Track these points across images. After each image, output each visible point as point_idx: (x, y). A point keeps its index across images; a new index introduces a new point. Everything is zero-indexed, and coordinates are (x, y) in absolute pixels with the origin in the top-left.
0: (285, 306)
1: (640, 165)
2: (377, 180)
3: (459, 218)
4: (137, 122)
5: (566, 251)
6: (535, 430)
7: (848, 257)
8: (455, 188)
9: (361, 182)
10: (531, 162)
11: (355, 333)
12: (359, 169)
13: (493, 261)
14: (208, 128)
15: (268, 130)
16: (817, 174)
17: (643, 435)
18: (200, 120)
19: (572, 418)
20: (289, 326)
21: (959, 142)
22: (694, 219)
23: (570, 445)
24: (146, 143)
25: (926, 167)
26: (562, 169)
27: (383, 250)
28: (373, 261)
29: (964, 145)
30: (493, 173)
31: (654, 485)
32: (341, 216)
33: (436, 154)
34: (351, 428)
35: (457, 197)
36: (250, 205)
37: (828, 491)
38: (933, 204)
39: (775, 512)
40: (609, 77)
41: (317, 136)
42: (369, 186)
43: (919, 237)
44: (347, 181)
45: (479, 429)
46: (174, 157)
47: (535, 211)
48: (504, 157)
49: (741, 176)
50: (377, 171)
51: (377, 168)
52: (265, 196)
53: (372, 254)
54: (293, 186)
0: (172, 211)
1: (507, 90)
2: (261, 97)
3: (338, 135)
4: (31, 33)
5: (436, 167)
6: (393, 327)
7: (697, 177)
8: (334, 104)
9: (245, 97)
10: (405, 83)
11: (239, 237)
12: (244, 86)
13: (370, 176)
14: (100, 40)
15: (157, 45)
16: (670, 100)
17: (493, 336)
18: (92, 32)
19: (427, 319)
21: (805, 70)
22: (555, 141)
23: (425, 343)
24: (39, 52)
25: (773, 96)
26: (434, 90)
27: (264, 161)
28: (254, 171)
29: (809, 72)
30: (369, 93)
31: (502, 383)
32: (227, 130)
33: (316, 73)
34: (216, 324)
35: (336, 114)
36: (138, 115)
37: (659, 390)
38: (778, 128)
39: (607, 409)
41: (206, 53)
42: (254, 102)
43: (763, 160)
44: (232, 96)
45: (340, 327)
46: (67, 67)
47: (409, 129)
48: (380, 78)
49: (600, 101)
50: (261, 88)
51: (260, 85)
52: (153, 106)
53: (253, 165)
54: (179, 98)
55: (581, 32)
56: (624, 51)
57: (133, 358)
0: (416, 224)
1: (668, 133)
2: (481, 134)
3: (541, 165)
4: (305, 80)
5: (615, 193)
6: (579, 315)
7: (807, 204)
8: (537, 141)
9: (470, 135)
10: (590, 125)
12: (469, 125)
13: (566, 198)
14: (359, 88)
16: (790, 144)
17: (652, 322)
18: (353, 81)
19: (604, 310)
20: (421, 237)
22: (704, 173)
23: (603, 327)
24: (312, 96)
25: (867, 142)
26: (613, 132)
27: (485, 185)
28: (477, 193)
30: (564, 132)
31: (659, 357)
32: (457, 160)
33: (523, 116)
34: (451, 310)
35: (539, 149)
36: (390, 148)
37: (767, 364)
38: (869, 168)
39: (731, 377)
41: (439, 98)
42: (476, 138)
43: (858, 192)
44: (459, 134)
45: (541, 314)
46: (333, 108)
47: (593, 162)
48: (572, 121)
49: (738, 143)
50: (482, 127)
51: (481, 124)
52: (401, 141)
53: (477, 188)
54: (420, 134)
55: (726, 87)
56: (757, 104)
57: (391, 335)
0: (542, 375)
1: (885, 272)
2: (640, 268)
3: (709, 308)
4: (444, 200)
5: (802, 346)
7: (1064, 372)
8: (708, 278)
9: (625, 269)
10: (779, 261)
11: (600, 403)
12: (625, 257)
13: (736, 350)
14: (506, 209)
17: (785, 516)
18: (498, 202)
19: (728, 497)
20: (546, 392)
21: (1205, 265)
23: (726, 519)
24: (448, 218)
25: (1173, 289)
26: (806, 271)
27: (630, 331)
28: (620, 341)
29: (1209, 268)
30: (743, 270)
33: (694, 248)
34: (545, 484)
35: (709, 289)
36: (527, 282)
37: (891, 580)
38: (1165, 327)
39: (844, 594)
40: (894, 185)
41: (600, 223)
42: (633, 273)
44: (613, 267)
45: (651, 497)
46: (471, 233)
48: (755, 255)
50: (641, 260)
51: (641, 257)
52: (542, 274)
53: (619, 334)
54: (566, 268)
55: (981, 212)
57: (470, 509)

......

EXERCISE INSTRUCTIONS:
Repeat each record verbatim.

TASK RESPONSE:
Track these points across images. After each image, output each visible point as point_idx: (x, y). A point keeps its index across images; a new index introduces a new point. Everything is zero-indexed, and coordinates are (x, y) in absolute pixels with the origin in the top-left.
0: (285, 306)
1: (640, 165)
2: (377, 180)
3: (459, 218)
4: (137, 122)
5: (566, 251)
6: (535, 430)
7: (848, 257)
8: (455, 188)
9: (361, 182)
10: (531, 162)
11: (355, 333)
12: (359, 169)
13: (493, 261)
14: (208, 128)
15: (268, 130)
16: (817, 174)
17: (643, 435)
18: (200, 120)
19: (572, 418)
20: (289, 326)
21: (959, 142)
22: (694, 219)
23: (570, 445)
24: (146, 143)
25: (926, 167)
26: (562, 169)
27: (383, 250)
28: (373, 261)
29: (964, 145)
30: (493, 173)
31: (654, 485)
32: (341, 216)
33: (436, 154)
34: (351, 428)
35: (457, 197)
36: (250, 205)
37: (828, 491)
38: (933, 204)
39: (775, 512)
40: (609, 77)
41: (317, 136)
42: (369, 186)
43: (919, 237)
44: (347, 181)
45: (479, 429)
46: (174, 157)
47: (535, 211)
48: (504, 157)
49: (741, 176)
50: (377, 171)
51: (377, 168)
52: (265, 196)
53: (372, 254)
54: (293, 186)
0: (172, 211)
1: (507, 90)
2: (261, 97)
3: (338, 135)
4: (31, 33)
5: (436, 167)
6: (393, 327)
7: (697, 177)
8: (334, 104)
9: (245, 97)
10: (405, 83)
11: (239, 237)
12: (244, 86)
13: (370, 176)
14: (100, 40)
15: (157, 45)
16: (670, 100)
17: (493, 336)
18: (92, 32)
19: (427, 319)
21: (805, 70)
22: (555, 141)
23: (425, 343)
24: (39, 52)
25: (773, 96)
26: (434, 90)
27: (264, 161)
28: (254, 171)
29: (809, 72)
30: (369, 93)
31: (502, 383)
32: (227, 130)
33: (316, 73)
34: (216, 324)
35: (336, 114)
36: (138, 115)
37: (659, 390)
38: (778, 128)
39: (607, 409)
41: (206, 53)
42: (254, 102)
43: (763, 160)
44: (232, 96)
45: (340, 327)
46: (67, 67)
47: (409, 129)
48: (380, 78)
49: (600, 101)
50: (261, 88)
51: (260, 85)
52: (153, 106)
53: (253, 165)
54: (179, 98)
55: (581, 32)
56: (624, 51)
57: (133, 358)
0: (416, 224)
1: (668, 133)
2: (481, 134)
3: (541, 165)
4: (305, 80)
5: (615, 193)
6: (579, 315)
7: (807, 204)
8: (537, 141)
9: (470, 135)
10: (590, 125)
12: (469, 125)
13: (566, 198)
14: (359, 88)
16: (790, 144)
17: (652, 322)
18: (353, 81)
19: (604, 310)
20: (421, 237)
22: (704, 173)
23: (603, 327)
24: (312, 96)
25: (867, 142)
26: (613, 132)
27: (485, 185)
28: (477, 193)
30: (564, 132)
31: (659, 357)
32: (457, 160)
33: (523, 116)
34: (451, 310)
35: (539, 149)
36: (390, 148)
37: (767, 364)
38: (869, 168)
39: (731, 377)
41: (439, 98)
42: (476, 138)
43: (858, 192)
44: (459, 134)
45: (541, 314)
46: (333, 108)
47: (593, 162)
48: (572, 121)
49: (738, 143)
50: (482, 127)
51: (481, 124)
52: (401, 141)
53: (477, 188)
54: (420, 134)
55: (726, 87)
56: (757, 104)
57: (391, 335)
0: (542, 375)
1: (885, 272)
2: (640, 268)
3: (709, 308)
4: (444, 200)
5: (802, 346)
7: (1064, 372)
8: (708, 278)
9: (625, 269)
10: (779, 261)
11: (600, 403)
12: (625, 257)
13: (736, 350)
14: (506, 209)
17: (785, 516)
18: (498, 202)
19: (728, 497)
20: (546, 392)
21: (1205, 265)
23: (726, 519)
24: (448, 218)
25: (1173, 289)
26: (806, 271)
27: (630, 331)
28: (620, 341)
29: (1209, 268)
30: (743, 270)
33: (694, 248)
34: (545, 484)
35: (709, 289)
36: (527, 282)
37: (891, 580)
38: (1165, 327)
39: (844, 594)
40: (894, 185)
41: (600, 223)
42: (633, 273)
44: (613, 267)
45: (651, 497)
46: (471, 233)
48: (755, 255)
50: (641, 260)
51: (641, 257)
52: (542, 274)
53: (619, 334)
54: (566, 268)
55: (981, 212)
57: (470, 509)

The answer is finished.